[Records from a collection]
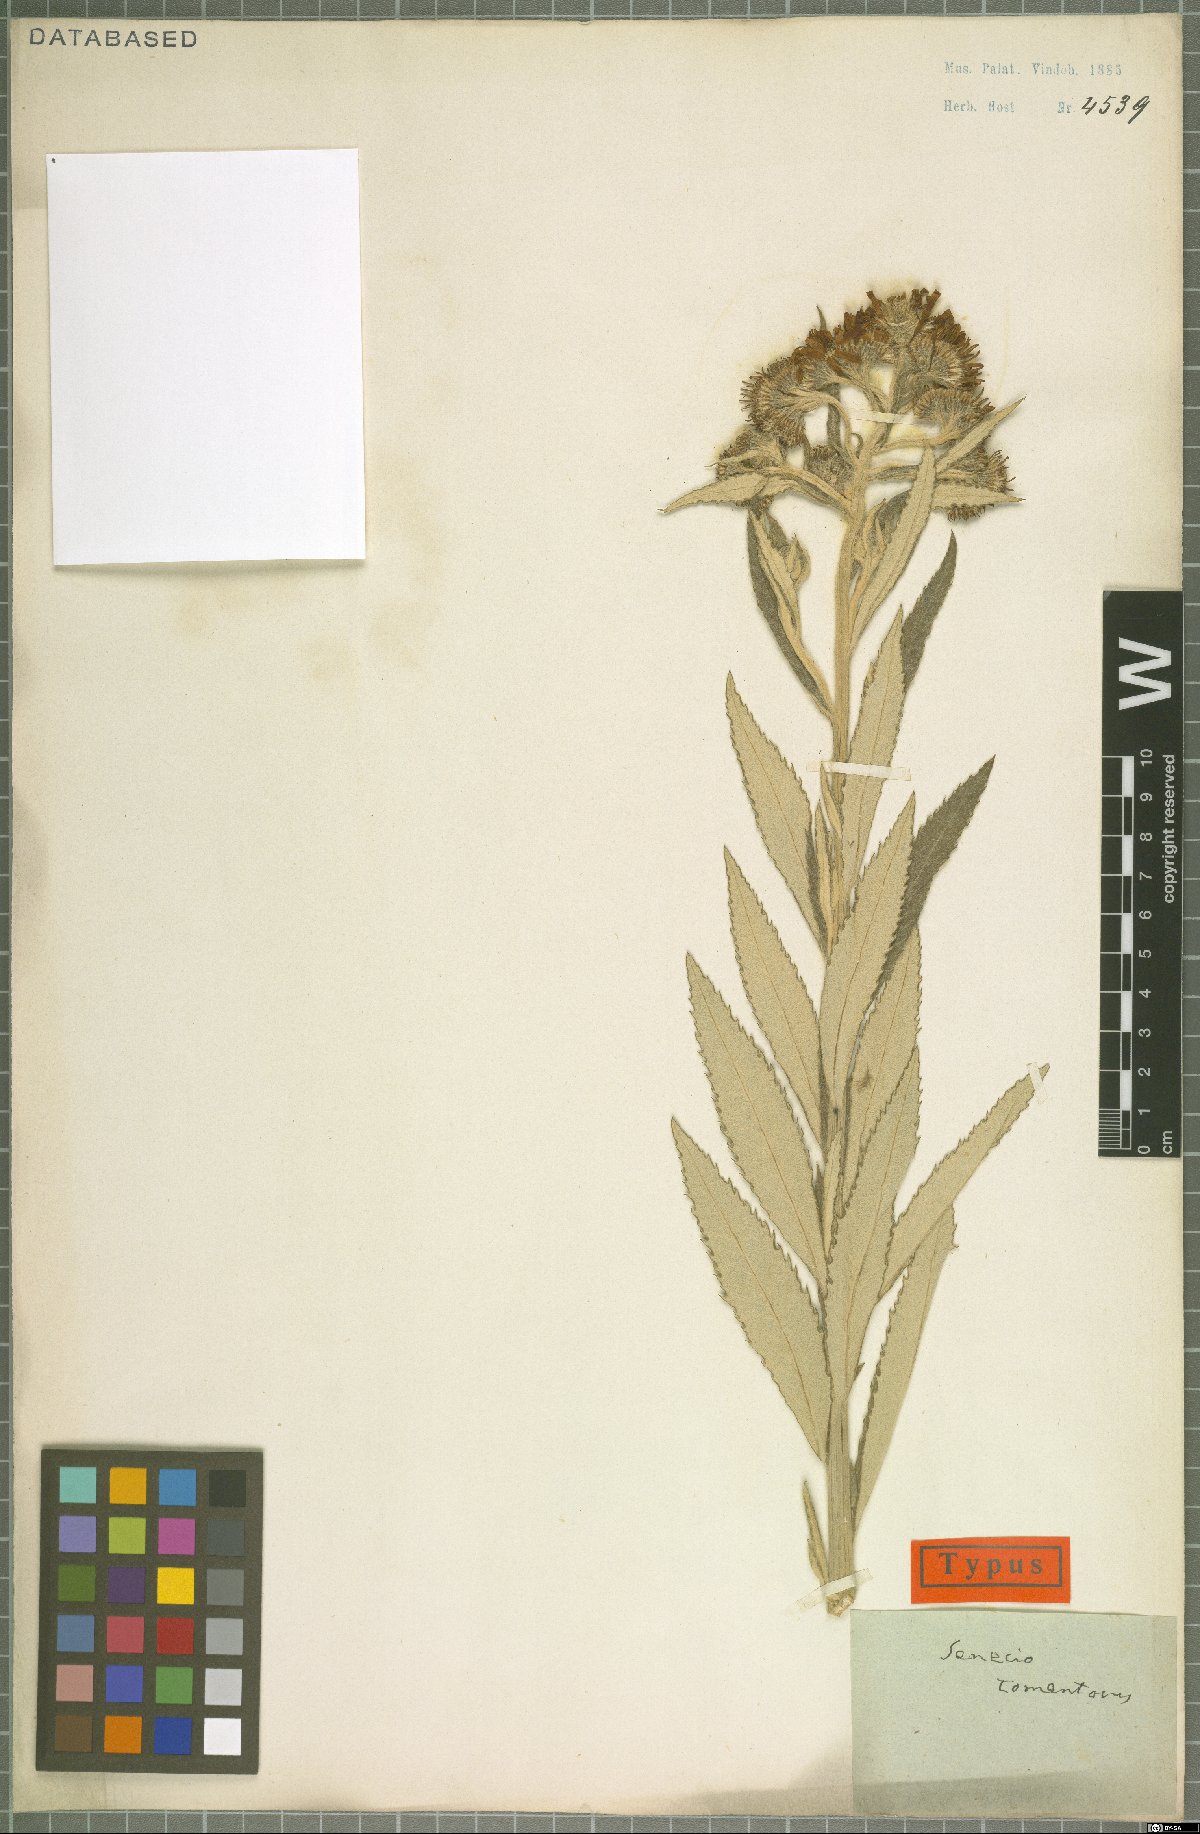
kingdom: Plantae
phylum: Tracheophyta
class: Magnoliopsida
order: Asterales
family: Asteraceae
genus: Jacobaea
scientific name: Jacobaea paludosa
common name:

- _SET TASK_
Turn every line of the listing above into a JSON list of strings, one string per line, with blank lines omitted. Leave the pictures out of the list.

- _SOLUTION BELOW_
[
  "kingdom: Plantae",
  "phylum: Tracheophyta",
  "class: Magnoliopsida",
  "order: Asterales",
  "family: Asteraceae",
  "genus: Jacobaea",
  "scientific name: Jacobaea paludosa",
  "common name:"
]